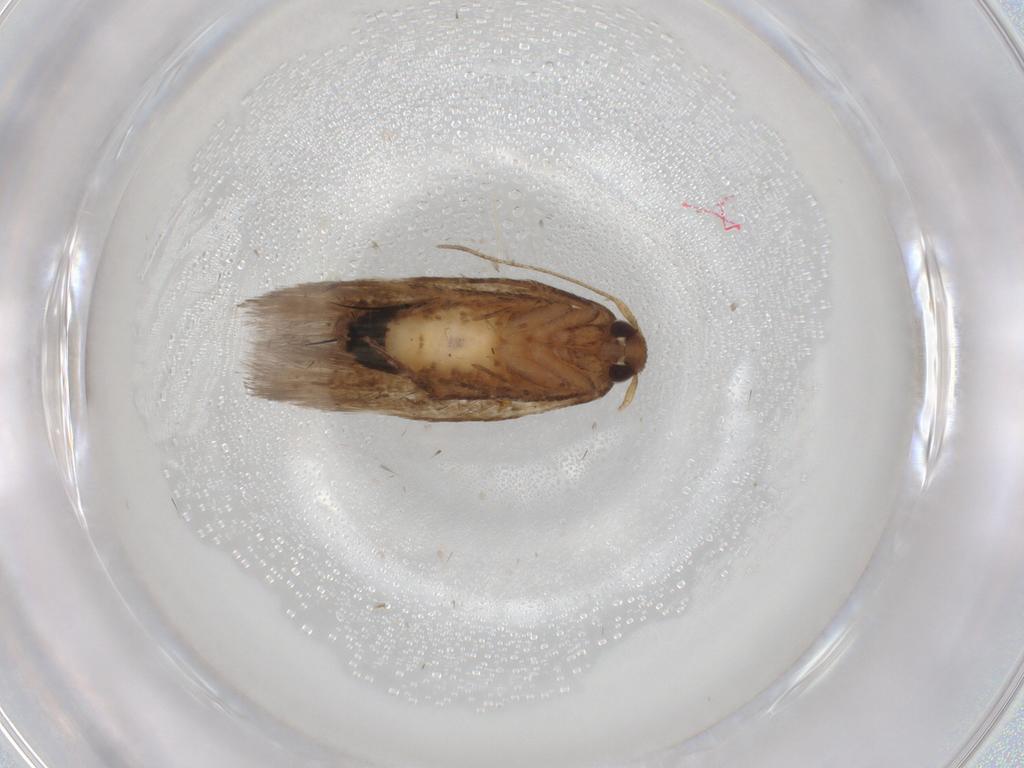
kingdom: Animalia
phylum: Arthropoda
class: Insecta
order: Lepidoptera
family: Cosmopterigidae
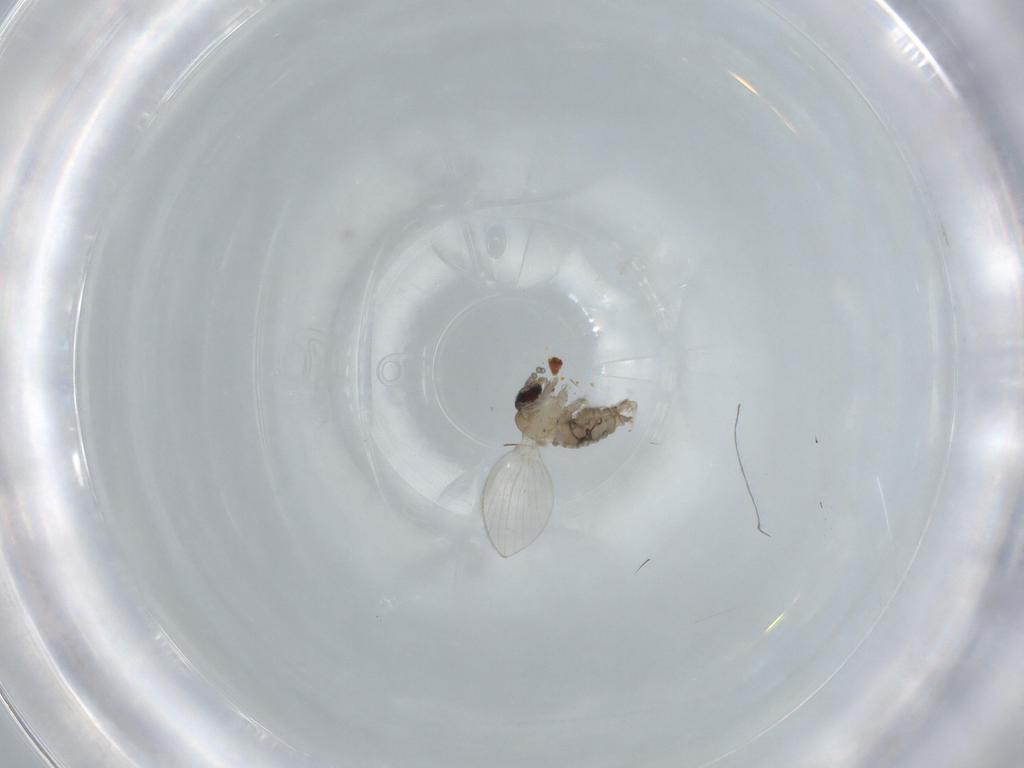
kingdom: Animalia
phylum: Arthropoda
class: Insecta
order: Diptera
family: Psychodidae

= = = = =

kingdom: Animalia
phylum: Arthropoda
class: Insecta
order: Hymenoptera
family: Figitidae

= = = = =

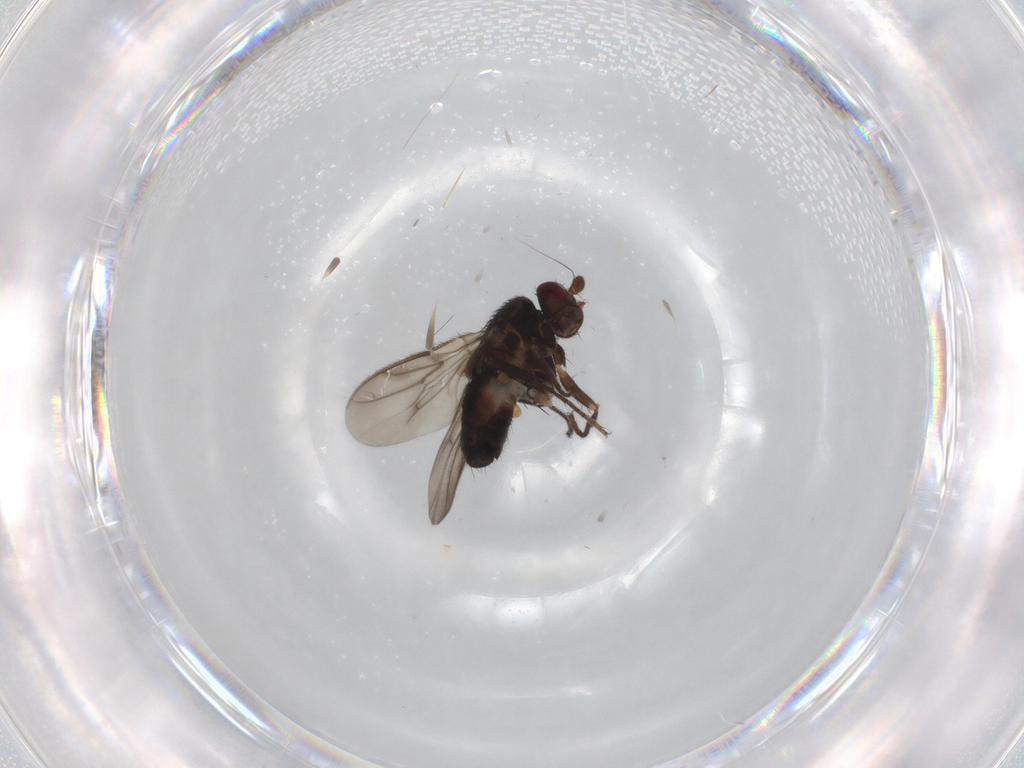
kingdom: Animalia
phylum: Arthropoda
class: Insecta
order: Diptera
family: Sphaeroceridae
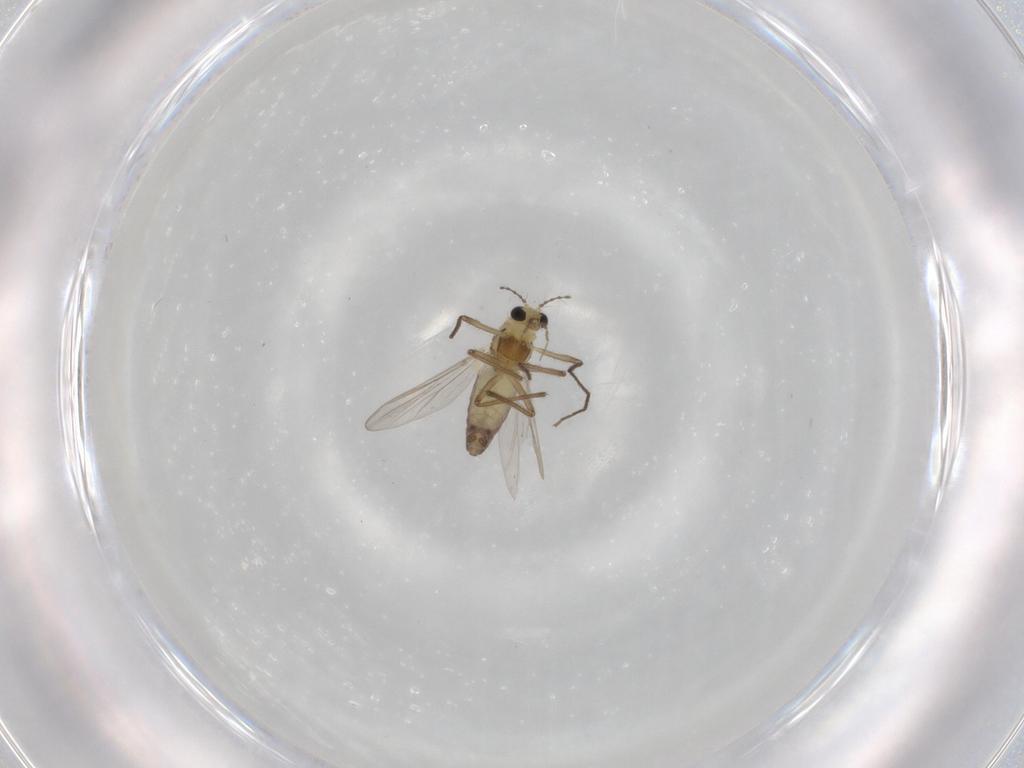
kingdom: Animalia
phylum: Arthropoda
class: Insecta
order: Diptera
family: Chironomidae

= = = = =

Requirement: Copy out every line above that contains the word "family", keeping each line whole. Upper and lower case must match.

Solution below:
family: Cosmopterigidae
family: Psychodidae
family: Figitidae
family: Sphaeroceridae
family: Chironomidae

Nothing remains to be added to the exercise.